La sola intención consciente de Tavernor, habla sido la de decirle adiós. Lissa pareció sorprendida y ligeramente distante cuando la llamó a la Residencia; pero solamente fue una ligera vacilación la que dejó adivinar cuando Tavernor le sugirió un encuentro con ella. Lissa fue a su hotel a buscarle y pusieron la proa de su coche flotador rumbo al Este el lugar en donde la sombra de las pequeñas lunas de Mnemosyne como joyas prismáticas estaban comenzando su lenta jornada cielo arriba. Mack no le había dicho adónde iba solo que dejaba El Centro, pero ella percibió en él la resignación y pareció intuirlo correctamente. Las lágrimas de la joven le sorprendieron. Puso el vehículo en vuelo automático, la tomó por los hombros e intentó encontrar las palabras apropiadas para poner fin a un amor que nunca había existido. Pero, en cierta forma, todo lo que hizo Tavernor fue confirmar su existencia, independiente de cualquier otra palabra que hubiera podido seguir.

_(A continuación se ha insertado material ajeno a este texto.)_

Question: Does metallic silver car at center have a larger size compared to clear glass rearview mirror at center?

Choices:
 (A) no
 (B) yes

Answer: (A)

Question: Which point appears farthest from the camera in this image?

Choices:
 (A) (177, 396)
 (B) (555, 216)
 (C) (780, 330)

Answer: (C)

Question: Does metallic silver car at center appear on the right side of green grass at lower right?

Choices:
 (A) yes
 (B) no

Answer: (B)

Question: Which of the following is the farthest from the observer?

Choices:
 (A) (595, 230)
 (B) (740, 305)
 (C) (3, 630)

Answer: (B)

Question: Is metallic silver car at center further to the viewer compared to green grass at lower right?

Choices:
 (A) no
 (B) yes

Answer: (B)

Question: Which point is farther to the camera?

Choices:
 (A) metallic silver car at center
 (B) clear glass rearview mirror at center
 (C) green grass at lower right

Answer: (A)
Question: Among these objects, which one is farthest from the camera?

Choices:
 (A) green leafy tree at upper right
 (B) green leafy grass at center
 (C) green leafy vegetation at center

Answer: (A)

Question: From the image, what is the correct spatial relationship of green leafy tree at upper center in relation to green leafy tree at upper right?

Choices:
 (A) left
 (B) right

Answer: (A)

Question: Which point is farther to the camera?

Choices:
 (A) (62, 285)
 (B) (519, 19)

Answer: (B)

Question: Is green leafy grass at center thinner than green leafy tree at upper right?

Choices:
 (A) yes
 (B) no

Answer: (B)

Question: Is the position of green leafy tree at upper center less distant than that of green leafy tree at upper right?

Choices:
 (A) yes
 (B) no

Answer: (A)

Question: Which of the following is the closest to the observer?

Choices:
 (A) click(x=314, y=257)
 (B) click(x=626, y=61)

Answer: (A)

Más tarde, mientras se ayudaban el uno al otro a vestirse con dedos torpes por la emoción, Lissa volvió a llorar, pero esta vez sus lágrimas fluyeron libremente y sin amargura…

La aurora comenzaba a superponerse sobre la escasa luz de los fragmentos lunares, cuando Tavernor se detuvo a comer y descansar. Abrió la mochila de campaña que compró la tarde anterior, sacó unos bocadillos y un termo de café y fue a sentarse sobre las grandes raíces de un viejo árbol recubierto de musgo. Cuanto más, habría cubierto una distancia de cinco millas; pero ya era una distancia respetable para la clase de terreno que atravesaba. El follaje verde azulado que se extendía sobre su cabeza, le proveía de un perfecto camuflaje para los aviones, y aún no se había inventado ningún vehículo capaz de internarse por entre una intrincada arboleda.

Cansado como estaba, después de haber comido algo intentó dormir, pero la idea le pareció ridícula. Comenzó a caminar de nuevo y al cabo de una hora llegó al primero de los ríos secos que atravesaban la llanura. Allí se le planteó el problema de marchar adelante y hacia el oeste siguiendo su lecho, o cruzar y continuar en dirección hacia el norte durante varias millas más.

De algunas previas excursiones que había realizado por aquella zona, recordó que uno de aquellos antiguos ríos todavía llevaba una corriente de agua clara, que provenía de la altiplanicie. Era muy bien conocido por los pintores de la comunidad de artistas, porque en la última parte de su descenso desde las tierras altas, el agua formaba una cascada de doscientos pies, en una depresión en forma de cuchara, produciendo un bello aspecto con sus espumosas nubecillas que cambiaban de aspecto a cada instante bajo la influencia del viento. La corriente era la fuente principal de agua potable en la totalidad del triángulo de treinta millas que así se formaba y Tavernor tuvo la certeza de que encontraría a los perseguidos en alguna parte de su curso. Una vez que Gervaise Farrell se hubiera familiarizado con aquellos detalles geográficos, se hallaría en condiciones de obtener la misma deducción, lo cual era el motivo por el que Tavernor deseaba encontrar a los fugitivos sin la menor pérdida de tiempo.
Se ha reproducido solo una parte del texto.